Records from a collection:
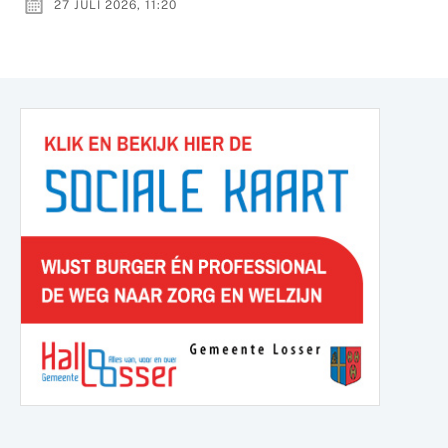
27 JULI 2026, 11:20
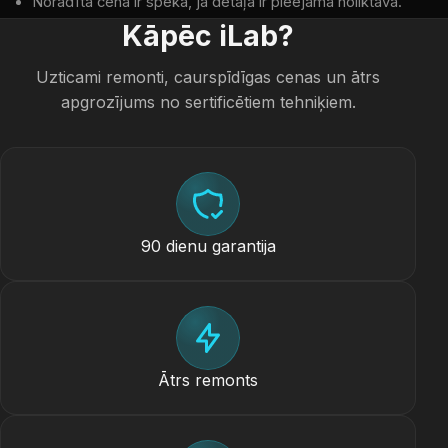
Norādītā cena ir spēkā, ja detaļa ir pieejama noliktavā.
Kāpēc iLab?
Uzticami remonti, caurspīdīgas cenas un ātrs
apgrozījums no sertificētiem tehniķiem.
90 dienu garantija
Ātrs remonts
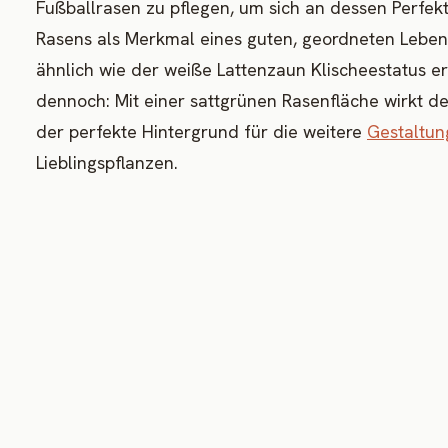
Fußballrasen zu pflegen, um sich an dessen Perfekt
Rasens als Merkmal eines guten, geordneten Lebens 
ähnlich wie der weiße Lattenzaun Klischeestatus e
dennoch: Mit einer sattgrünen Rasenfläche wirkt dei
der perfekte Hintergrund für die weitere
Gestaltun
Lieblingspflanzen.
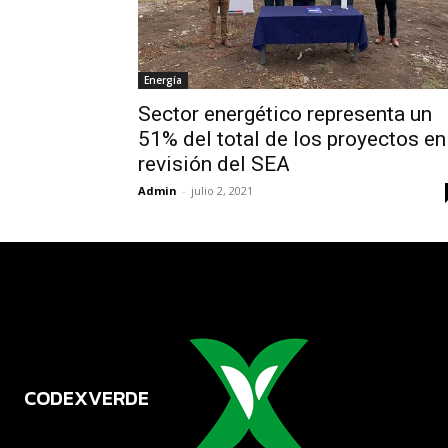
Energía
Sector energético representa un
51% del total de los proyectos en
revisión del SEA
Admin
-
julio 2, 2021
CODEXVERDE
VERDE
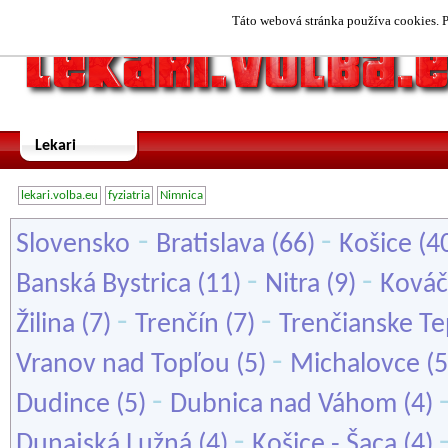
Táto webová stránka používa cookies. P
Lekari
lekari.volba.eu
fyziatria
Nimnica
-
-
Slovensko
Bratislava
(66)
Košice
(4
-
-
Banská Bystrica
(11)
Nitra
(9)
Ková
-
-
Žilina
(7)
Trenčín
(7)
Trenčianske Te
-
Vranov nad Topľou
(5)
Michalovce
(5
-
Dudince
(5)
Dubnica nad Váhom
(4)
-
Dunajská Lužná
(4)
Košice - Šaca
(4)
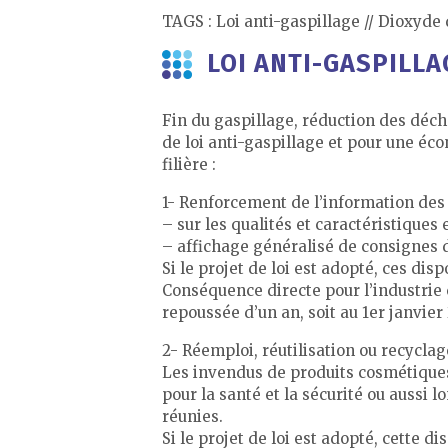
TAGS : Loi anti-gaspillage // Dioxyde d
LOI ANTI-GASPILLA
Fin du gaspillage, réduction des déch
de loi anti-gaspillage et pour une éc
filière :
1- Renforcement de l’information d
– sur les qualités et caractéristique
– affichage généralisé de consignes de
Si le projet de loi est adopté, ces dis
Conséquence directe pour l’industrie 
repoussée d’un an, soit au 1er janvier
2- Réemploi, réutilisation ou recycla
Les invendus de produits cosmétiques 
pour la santé et la sécurité ou aussi 
réunies.
Si le projet de loi est adopté, cette d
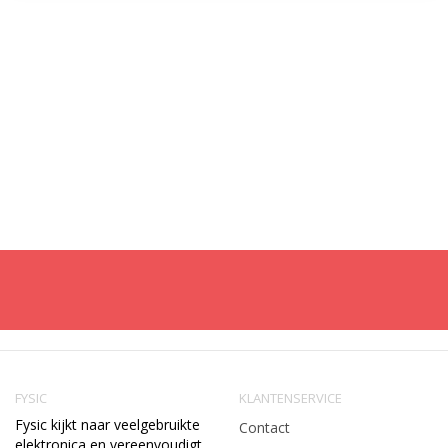
FYSIC
KLANTENSERVICE
Fysic kijkt naar veelgebruikte
Contact
elektronica en vereenvoudigt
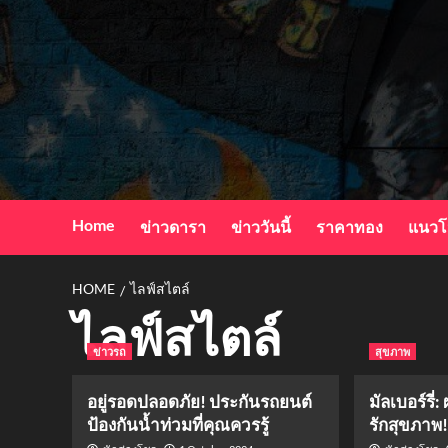
Skip
to
content
Home
ข่าวดารา
ข่าววันนี้
ราคาทอง
แนวโ
HOME
ไลฟ์สไตล์
ไลฟ์สไตล์
ข่าวรถ
สุขภาพ
อยู่รอดปลอดภัย! ประกันรถยนต์
มัลเบอร์รี
ป้องกันน้ำท่วมที่คุณควรรู้
รักสุขภาพ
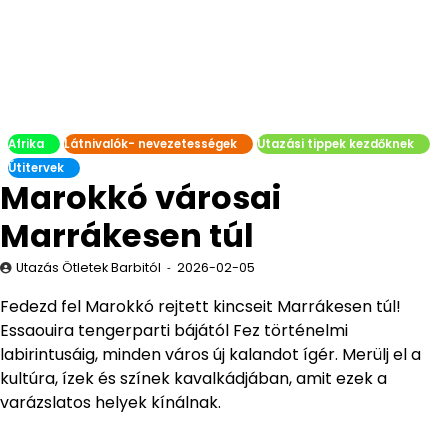
Afrika
Látnivalók- nevezetességek
Utazási tippek kezdőknek
Útitervek
Marokkó városai
Marrákesen túl
Utazás Ötletek Barbitól
2026-02-05
Fedezd fel Marokkó rejtett kincseit Marrákesen túl!
Essaouira tengerparti bájától Fez történelmi
labirintusáig, minden város új kalandot ígér. Merülj el a
kultúra, ízek és színek kavalkádjában, amit ezek a
varázslatos helyek kínálnak.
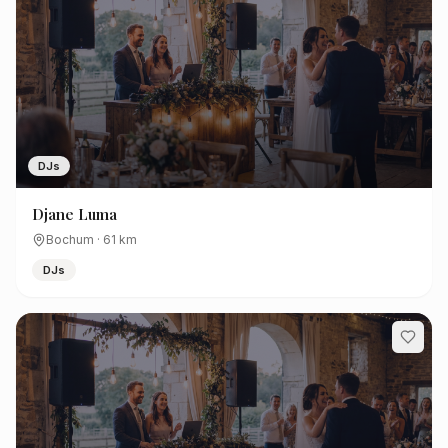
DJs
Djane Luma
Bochum
·
61
km
DJs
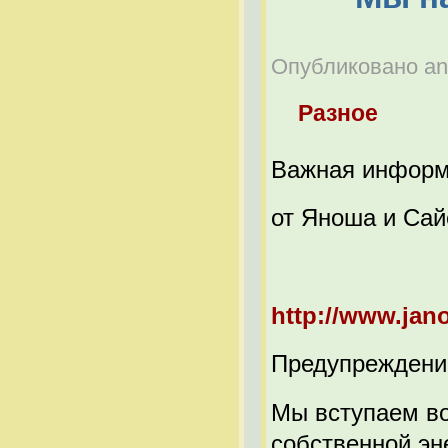
Опубликовано anat
Разное
Важная инфор
от Яноша и Сай
http://www.jan
Предупреждени
Мы вступаем во
собственной эн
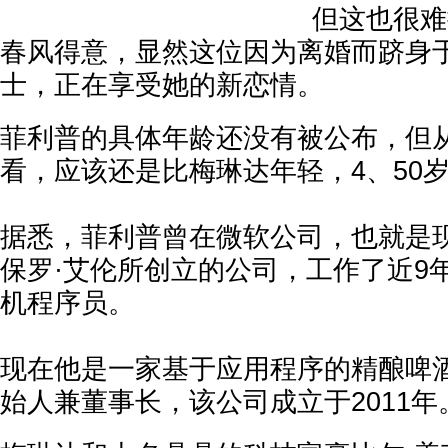
但这也很难
春风得意，显然这位因为离婚而跻身
士，正在享受她的新恋情。
菲利普的具体年龄还没有被公布，但
看，应该还是比梅琳达年轻，4、50
据悉，菲利普曾在微软公司，也就是
保罗·艾伦所创立的公司，工作了近9
机程序员。
现在他是一家基于应用程序的精酿啤
始人兼董事长，该公司成立于2011年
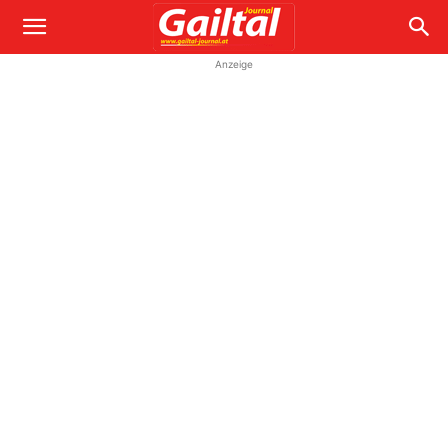
Anzeige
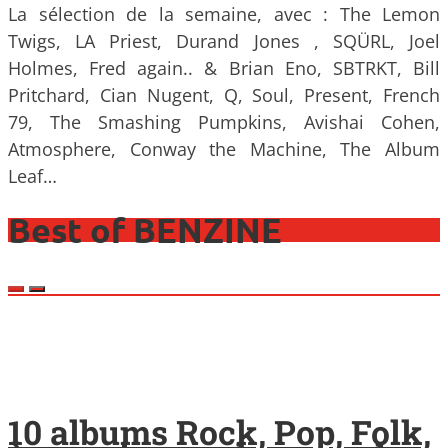
La sélection de la semaine, avec : The Lemon
Twigs, LA Priest, Durand Jones , SQÜRL, Joel
Holmes, Fred again.. & Brian Eno, SBTRKT, Bill
Pritchard, Cian Nugent, Q, Soul, Present, French
79, The Smashing Pumpkins, Avishai Cohen,
Atmosphere, Conway the Machine, The Album
Leaf…
Best of BENZINE
10 albums Rock, Pop, Folk,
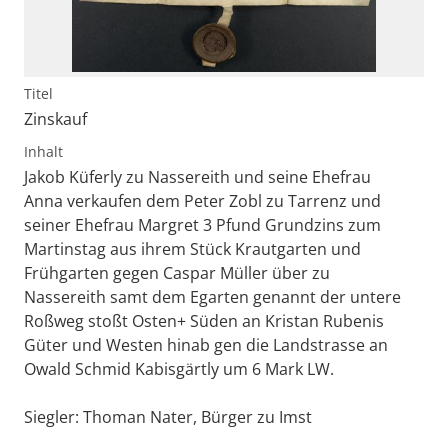
Titel
Zinskauf
Inhalt
Jakob Küferly zu Nassereith und seine Ehefrau
Anna verkaufen dem Peter Zobl zu Tarrenz und
seiner Ehefrau Margret 3 Pfund Grundzins zum
Martinstag aus ihrem Stück Krautgarten und
Frühgarten gegen Caspar Müller über zu
Nassereith samt dem Egarten genannt der untere
Roßweg stoßt Osten+ Süden an Kristan Rubenis
Güter und Westen hinab gen die Landstrasse an
Owald Schmid Kabisgärtly um 6 Mark LW.
Siegler: Thoman Nater, Bürger zu Imst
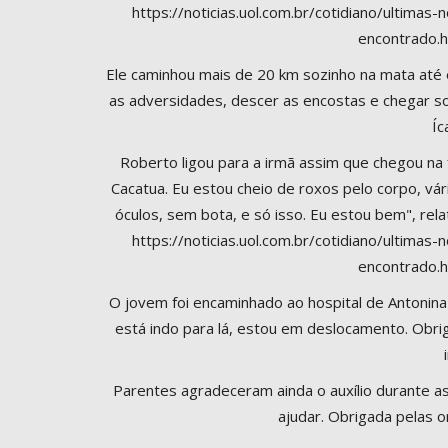
https://noticias.uol.com.br/cotidiano/ultima
encontrado.
Ele caminhou mais de 20 km sozinho na mata até e
as adversidades, descer as encostas e chegar so
Íc
Roberto ligou para a irmã assim que chegou na 
Cacatua. Eu estou cheio de roxos pelo corpo, v
óculos, sem bota, e só isso. Eu estou bem", re
https://noticias.uol.com.br/cotidiano/ultima
encontrado.
O jovem foi encaminhado ao hospital de Antonina 
está indo para lá, estou em deslocamento. Obrig
Parentes agradeceram ainda o auxílio durante a
ajudar. Obrigada pelas o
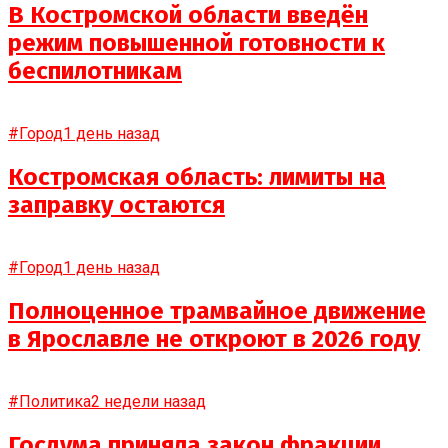
В Костромской области введён
режим повышенной готовности к
беспилотникам
#Город
1 день назад
Костромская область: лимиты на
заправку остаются
#Город
1 день назад
Полноценное трамвайное движение
в Ярославле не откроют в 2026 году
#Политика
2 недели назад
Госдума приняла закон фракции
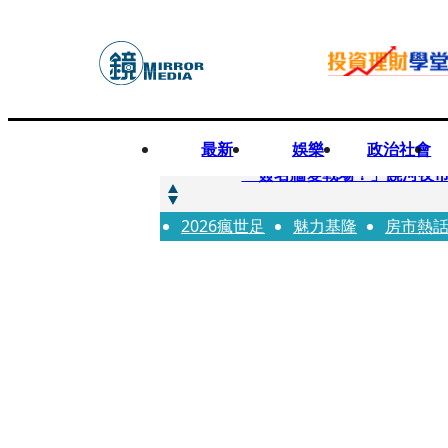
最新
娛樂
政治社會
快訊
「簽名牆變戰場！」饒河夜
2026瘋世足
快訊
魅力基隆
房市熱
抛「雙AI」施政藍圖！徐欣
快訊
翻拍雄二飛彈密件給中共女特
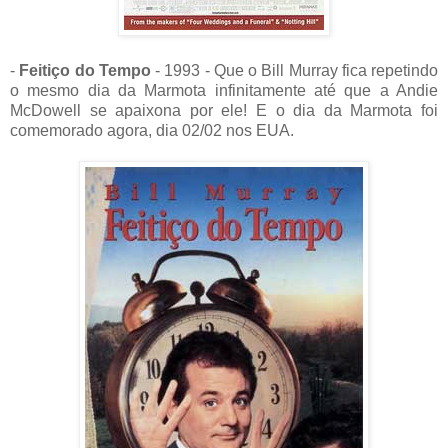
-
Feitiço do Tempo
- 1993 - Que o Bill Murray fica repetindo
o mesmo dia da Marmota infinitamente até que a Andie
McDowell se apaixona por ele! E o dia da Marmota foi
comemorado agora, dia 02/02 nos EUA.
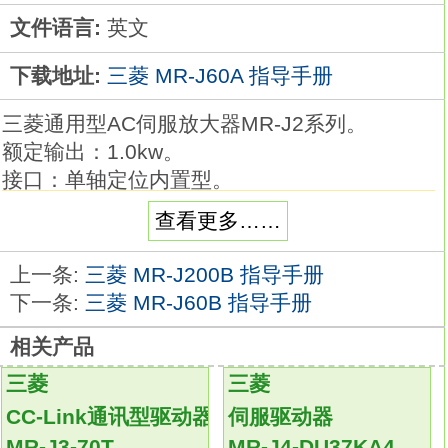
文件语言:
英文
下载地址:
三菱 MR-J60A 指导手册
三菱通用型AC伺服放大器MR-J2系列。
额定输出：1.0kw。
接口：单轴定位内置型。
电压: 三相AC200V。
查看更多……
高响应性。
高精度定位。
上一条:
三菱 MR-J200B 指导手册
高水平自动调谐，能轻易实现增益设置。
下一条:
三菱 MR-J60B 指导手册
采用自适制振控制、降低振动。
相关产品
与个电脑组合，采用软件实现最佳调谐。
脉冲序列输入（位置、速度控制），模拟量输
三菱
三菱
入（速度、力矩控制）两种用途
MR-J60A
CC-Link通讯型驱动器
伺服驱动器
操作简单。
MR-J3-70T
MR-J4-DU37KA4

What you should do — Change "Bratislava" to "Trnava" wherever it occurs in the lines above, and give the lines back with everything else left as it is. Omit the pictures from your answer.

Answer below —
27 JULI 2026, 11:20
Norādītā cena ir spēkā, ja detaļa ir pieejama noliktavā.
Kāpēc iLab?
Uzticami remonti, caurspīdīgas cenas un ātrs
apgrozījums no sertificētiem tehniķiem.
90 dienu garantija
Ātrs remonts
Fußballrasen zu pflegen, um sich an dessen Perfekt
Rasens als Merkmal eines guten, geordneten Lebens 
ähnlich wie der weiße Lattenzaun Klischeestatus e
dennoch: Mit einer sattgrünen Rasenfläche wirkt dei
der perfekte Hintergrund für die weitere
Gestaltun
Lieblingspflanzen.
Energía
Sector energético representa un
51% del total de los proyectos en
revisión del SEA
Admin
-
julio 2, 2021
CODEXVERDE
VERDE
Táto webová stránka používa cookies. P
Lekari
lekari.volba.eu
fyziatria
Nimnica
-
-
Slovensko
Trnava
(66)
Košice
(4
-
-
Banská Bystrica
(11)
Nitra
(9)
Ková
-
-
Žilina
(7)
Trenčín
(7)
Trenčianske Te
-
Vranov nad Topľou
(5)
Michalovce
(5
-
Dudince
(5)
Dubnica nad Váhom
(4)
-
Dunajská Lužná
(4)
Košice - Šaca
(4)
TAGS : Loi anti-gaspillage // Dioxyde d
LOI ANTI-GASPILLA
Fin du gaspillage, réduction des déch
de loi anti-gaspillage et pour une éc
filière :
1- Renforcement de l’information d
– sur les qualités et caractéristique
– affichage généralisé de consignes de
Si le projet de loi est adopté, ces dis
Conséquence directe pour l’industrie 
repoussée d’un an, soit au 1er janvier
2- Réemploi, réutilisation ou recycla
Les invendus de produits cosmétiques 
pour la santé et la sécurité ou aussi 
réunies.
Si le projet de loi est adopté, cette d
FYSIC
KLANTENSERVICE
Fysic kijkt naar veelgebruikte
Contact
elektronica en vereenvoudigt
Skip
to
content
Home
ข่าวดารา
ข่าววันนี้
ราคาทอง
แนวโ
HOME
ไลฟ์สไตล์
ไลฟ์สไตล์
ข่าวรถ
สุขภาพ
อยู่รอดปลอดภัย! ประกันรถยนต์
มัลเบอร์รี
ป้องกันน้ำท่วมที่คุณควรรู้
รักสุขภาพ
Afrika
Látnivalók- nevezetességek
Utazási tippek kezdőknek
Útitervek
Marokkó városai
Marrákesen túl
Utazás Ötletek Barbitól
2026-02-05
Fedezd fel Marokkó rejtett kincseit Marrákesen túl!
Essaouira tengerparti bájától Fez történelmi
labirintusáig, minden város új kalandot ígér. Merülj el a
kultúra, ízek és színek kavalkádjában, amit ezek a
varázslatos helyek kínálnak.
DJs
Djane Luma
Bochum
·
61
km
DJs
Опубликовано anat
Разное
Важная инфор
от Яноша и Сай
http://www.jan
Предупреждени
Мы вступаем во
собственной эн
但这也很难
春风得意，显然这位因为离婚而跻身
士，正在享受她的新恋情。
菲利普的具体年龄还没有被公布，但
看，应该还是比梅琳达年轻，4、50
据悉，菲利普曾在微软公司，也就是
保罗·艾伦所创立的公司，工作了近9
机程序员。
现在他是一家基于应用程序的精酿啤
始人兼董事长，该公司成立于2011年
Anzeige
La sélection de la semaine, avec : The Lemon
Twigs, LA Priest, Durand Jones , SQÜRL, Joel
Holmes, Fred again.. & Brian Eno, SBTRKT, Bill
Pritchard, Cian Nugent, Q, Soul, Present, French
79, The Smashing Pumpkins, Avishai Cohen,
Atmosphere, Conway the Machine, The Album
Leaf…
Best of BENZINE
10 albums Rock, Pop, Folk,
Titel
Zinskauf
Inhalt
Jakob Küferly zu Nassereith und seine Ehefrau
Anna verkaufen dem Peter Zobl zu Tarrenz und
seiner Ehefrau Margret 3 Pfund Grundzins zum
Martinstag aus ihrem Stück Krautgarten und
Frühgarten gegen Caspar Müller über zu
Nassereith samt dem Egarten genannt der untere
Roßweg stoßt Osten+ Süden an Kristan Rubenis
Güter und Westen hinab gen die Landstrasse an
Owald Schmid Kabisgärtly um 6 Mark LW.
Siegler: Thoman Nater, Bürger zu Imst
https://noticias.uol.com.br/cotidiano/ultima
encontrado.
Ele caminhou mais de 20 km sozinho na mata até e
as adversidades, descer as encostas e chegar so
Íc
Roberto ligou para a irmã assim que chegou na 
Cacatua. Eu estou cheio de roxos pelo corpo, v
óculos, sem bota, e só isso. Eu estou bem", re
https://noticias.uol.com.br/cotidiano/ultima
encontrado.
O jovem foi encaminhado ao hospital de Antonina 
está indo para lá, estou em deslocamento. Obrig
Parentes agradeceram ainda o auxílio durante a
ajudar. Obrigada pelas o
В Костромской области введён
режим повышенной готовности к
беспилотникам
#Город
1 день назад
Костромская область: лимиты на
заправку остаются
#Город
1 день назад
Полноценное трамвайное движение
в Ярославле не откроют в 2026 году
#Политика
2 недели назад
Госдума приняла закон фракции
最新
娛樂
政治社會
快訊
「簽名牆變戰場！」饒河夜
2026瘋世足
快訊
魅力基隆
房市熱
抛「雙AI」施政藍圖！徐欣
快訊
翻拍雄二飛彈密件給中共女特
-
Feitiço do Tempo
- 1993 - Que o Bill Murray fica repetindo
o mesmo dia da Marmota infinitamente até que a Andie
McDowell se apaixona por ele! E o dia da Marmota foi
comemorado agora, dia 02/02 nos EUA.
文件语言:
英文
下载地址:
三菱 MR-J60A 指导手册
三菱通用型AC伺服放大器MR-J2系列。
额定输出：1.0kw。
接口：单轴定位内置型。
电压: 三相AC200V。
查看更多……
高响应性。
高精度定位。
上一条:
三菱 MR-J200B 指导手册
高水平自动调谐，能轻易实现增益设置。
下一条:
三菱 MR-J60B 指导手册
采用自适制振控制、降低振动。
相关产品
与个电脑组合，采用软件实现最佳调谐。
脉冲序列输入（位置、速度控制），模拟量输
三菱
三菱
入（速度、力矩控制）两种用途
MR-J60A
CC-Link通讯型驱动器
伺服驱动器
操作简单。
MR-J3-70T
MR-J4-DU37KA4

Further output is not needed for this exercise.